Farmers and garden enthusiasts alike, may have found the scientific information intense, but came away understanding the complexity of soil management.
Fortunately David Hardwick was there to help them understand what they’d learned in the forum by ‘role playing’ in the field, and demonstrations of the latest technology and machinery made accurate lime application easy.
Local farmer Allan McLean has been on the land all of his life, working his property with cattle and cane for 67 years and was keen to share his experience with everyone.
Adaptations made on his property include reduced tillage, stool splitting and the use of legumes to improve pasture (signal grass) to name a few. Cattle have been an integral part of land management in rough terrain where fire can be an issue.
A founding member of CQSHS Allan feels collaboration is the way forward “Collectively we can come up with better strategies to improve practices, soil health is very important to remaining a viable farming enterprise. I’ve seen the benefits in soils becoming easier to till, hence less costs to work the soil and water retention from rain and irrigation greatly improved resulting in less runoff.”
Reef Catchments has been proud to support the event since it’s inception, thanks to funding from the Australian Government’s National Landcare Programme.
Regional Landcare Facilitator Jacob Betros understands optimum soil condition is essential to all forms of agriculture, and ensuring healthy soils can deliver greater production to producers in an environmentally conscious manner.
His job is to support groups and individuals to promote sustainable farm and land management practices.

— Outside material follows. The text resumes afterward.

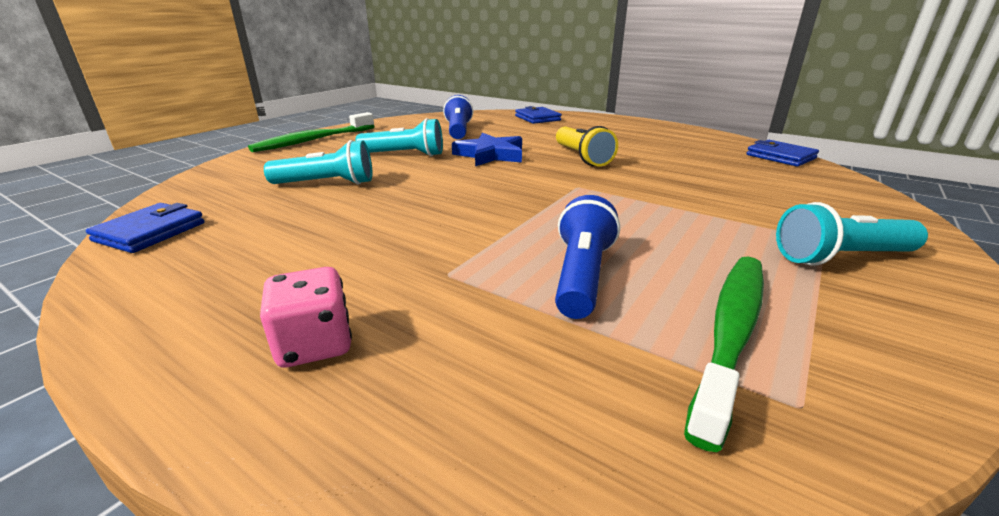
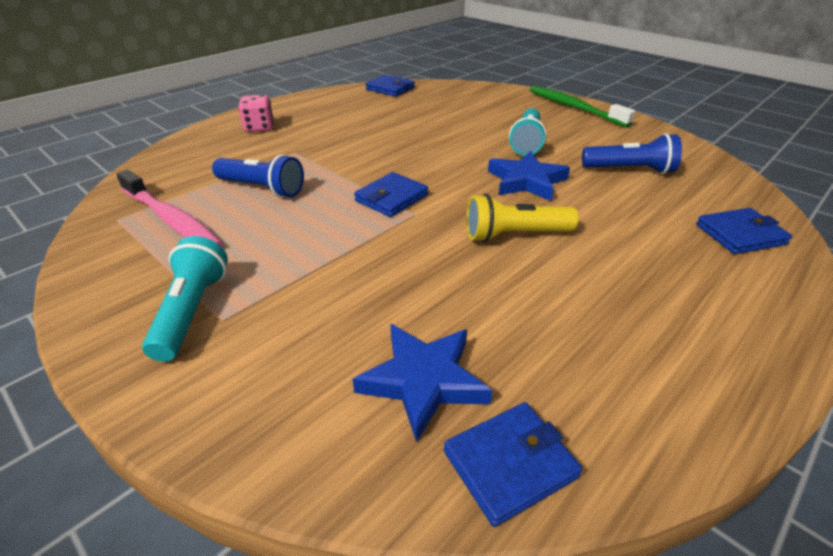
camera: 100 degrees right, 10 degrees up
(327, 183) = (453, 119): turquoise flashlight -> none
(553, 198) = (391, 198): none -> blue wallet
(730, 333) = (172, 220): green toothbrush -> pink toothbrush
(762, 173) = (423, 380): none -> blue star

“Not only do we work with sugarcane, but the programme also focuses on grazing, horticulture, and forestry. New scientific information regarding soil health is being generated faster than ever, and it’s important for local land managers, to adapt this information and implement new methods, to remain viable, and ensure sustainable production for future generations.”
According to Jacob, the most exciting change to date has been the improvement to soil compaction through remediation on Simon Mattsson’s cane farm.
“Intercropping with sunflowers has really given the soil a new lease on life. I was recently at his property and have seen how well the cane as done in the year following the sunflower harvest.” Jacob said. “Increased production means increasing economic viability. This ensures the Central QLD Coast region benefits environmentally and continues to offer stability to the community with employment, tourism, and agricultural industries.